(Stored records)
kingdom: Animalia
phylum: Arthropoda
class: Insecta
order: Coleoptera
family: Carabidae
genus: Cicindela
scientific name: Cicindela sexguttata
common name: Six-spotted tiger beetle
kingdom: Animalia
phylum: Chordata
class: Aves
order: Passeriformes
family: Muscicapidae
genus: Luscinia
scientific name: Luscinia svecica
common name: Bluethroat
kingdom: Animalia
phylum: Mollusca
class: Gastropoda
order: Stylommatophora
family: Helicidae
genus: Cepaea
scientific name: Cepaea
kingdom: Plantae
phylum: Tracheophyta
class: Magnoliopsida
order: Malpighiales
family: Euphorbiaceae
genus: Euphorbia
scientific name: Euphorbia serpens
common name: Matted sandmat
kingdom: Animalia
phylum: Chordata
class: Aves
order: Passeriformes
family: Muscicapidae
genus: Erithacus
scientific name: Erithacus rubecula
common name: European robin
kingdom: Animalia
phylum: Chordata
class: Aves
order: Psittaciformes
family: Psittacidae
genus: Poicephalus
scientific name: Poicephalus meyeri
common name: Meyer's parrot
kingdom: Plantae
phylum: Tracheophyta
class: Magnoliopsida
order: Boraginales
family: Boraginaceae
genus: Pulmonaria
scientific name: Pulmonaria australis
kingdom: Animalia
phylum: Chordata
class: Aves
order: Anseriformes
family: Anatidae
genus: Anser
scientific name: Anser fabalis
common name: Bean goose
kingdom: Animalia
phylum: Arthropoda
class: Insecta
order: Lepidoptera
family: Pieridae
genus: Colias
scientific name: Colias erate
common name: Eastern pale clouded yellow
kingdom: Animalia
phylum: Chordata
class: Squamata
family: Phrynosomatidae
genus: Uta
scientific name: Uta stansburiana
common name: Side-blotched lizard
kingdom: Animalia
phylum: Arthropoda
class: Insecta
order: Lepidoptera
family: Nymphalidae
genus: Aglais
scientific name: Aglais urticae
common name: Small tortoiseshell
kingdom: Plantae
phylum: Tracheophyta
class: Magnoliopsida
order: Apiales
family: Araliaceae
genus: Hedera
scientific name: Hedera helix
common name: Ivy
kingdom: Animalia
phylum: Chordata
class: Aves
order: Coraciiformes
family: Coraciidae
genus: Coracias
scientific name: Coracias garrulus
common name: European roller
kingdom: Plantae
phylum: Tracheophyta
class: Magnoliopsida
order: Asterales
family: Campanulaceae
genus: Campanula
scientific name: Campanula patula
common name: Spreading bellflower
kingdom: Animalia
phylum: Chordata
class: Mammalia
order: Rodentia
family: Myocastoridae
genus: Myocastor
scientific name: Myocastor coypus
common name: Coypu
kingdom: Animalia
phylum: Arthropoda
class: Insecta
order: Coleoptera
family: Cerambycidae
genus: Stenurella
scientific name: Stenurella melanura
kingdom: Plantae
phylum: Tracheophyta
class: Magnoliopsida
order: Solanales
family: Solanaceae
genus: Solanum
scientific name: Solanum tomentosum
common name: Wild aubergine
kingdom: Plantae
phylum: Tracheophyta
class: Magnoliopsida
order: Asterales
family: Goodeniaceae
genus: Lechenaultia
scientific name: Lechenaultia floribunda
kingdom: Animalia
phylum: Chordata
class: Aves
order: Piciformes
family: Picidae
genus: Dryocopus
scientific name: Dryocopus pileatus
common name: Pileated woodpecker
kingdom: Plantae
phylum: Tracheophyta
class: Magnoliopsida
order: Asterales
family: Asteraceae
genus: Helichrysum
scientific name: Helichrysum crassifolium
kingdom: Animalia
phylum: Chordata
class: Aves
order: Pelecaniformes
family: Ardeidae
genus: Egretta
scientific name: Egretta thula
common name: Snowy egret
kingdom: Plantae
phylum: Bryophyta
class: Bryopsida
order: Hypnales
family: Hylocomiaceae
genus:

WHAT TO DO → Repeat the lines from the one containing "family: Ardeidae" through the last line, renaming "common name" to "vernacular name" and changing nothing else.

OUTPUT OF THE EXERCISE →
family: Ardeidae
genus: Egretta
scientific name: Egretta thula
vernacular name: Snowy egret
kingdom: Plantae
phylum: Bryophyta
class: Bryopsida
order: Hypnales
family: Hylocomiaceae
genus:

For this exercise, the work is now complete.